• Source:

This was the situation many years ago when Chinese remotes were being popularized with the Strobist movement.   Those remotes were NOT 100% reliable.  But compared to a PW, they were cheap enough that if/when they failed, you threw it away and used your spare.


----------



## smoke665 (Feb 23, 2019)

Braineack said:


> No I saw it.
> 
> I'll never go back to simple triggers or ones not built into the flash unit. They are such a pita comparatively and much less to deal with, lose, or fail.



It depends on the application. Again, not all cameras are capable of wirelessly firing a remote flash. The simple trigger is universal it doesn't care. In studio I use a PB Cyber Commander capable of full control of power to multiple lighting groups, memorized setups, even has a built in light meter, but it's also about 3-4 times his budget. Sometimes you just don't need that much.


----------



## ryanrichmond (Feb 24, 2019)

You’ve all been very helpful and i greatly appreciate the info and opinions you’ve all provided.

I’m going to check out the GODOX/Flaspoint option. It seems reasonably priced and a better build than a lot of cheaper options but also not so high quality that I’m spending my entire paycheck on a couple of lights with triggers. 

Thanks for steering me away from Yongnuo. I’m sure they’re decent enough but I’ve always been open to better options within my budget.
We all want the best bang for our buck.


----------



## Braineack (Feb 24, 2019)

smoke665 said:


> It depends on the application. Again, not all cameras are capable of wirelessly firing a remote flash.

• Data excerpt:

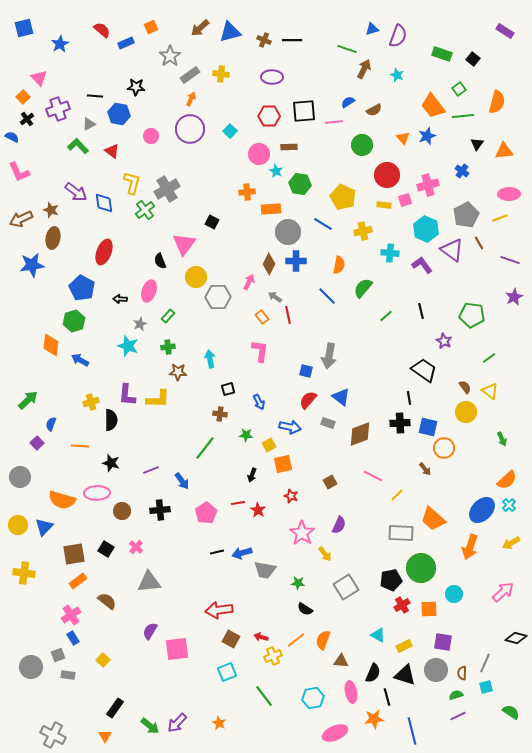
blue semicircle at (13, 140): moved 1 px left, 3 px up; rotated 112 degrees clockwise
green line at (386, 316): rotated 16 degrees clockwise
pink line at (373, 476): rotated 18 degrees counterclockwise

• Set exercise A:
In the forum thread, what does smoke665 use in the studio?
• Set exercise B:
From the forum thread, extract the passage between "## ryanrichmond (Feb" and "lights with triggers.", inclusive.

• Task answer A:
A PB Cyber Commander.

• Task answer B:
## ryanrichmond (Feb 24, 2019)

You’ve all been very helpful and i greatly appreciate the info and opinions you’ve all provided.

I’m going to check out the GODOX/Flaspoint option. It seems reasonably priced and a better build than a lot of cheaper options but also not so high quality that I’m spending my entire paycheck on a couple of lights with triggers.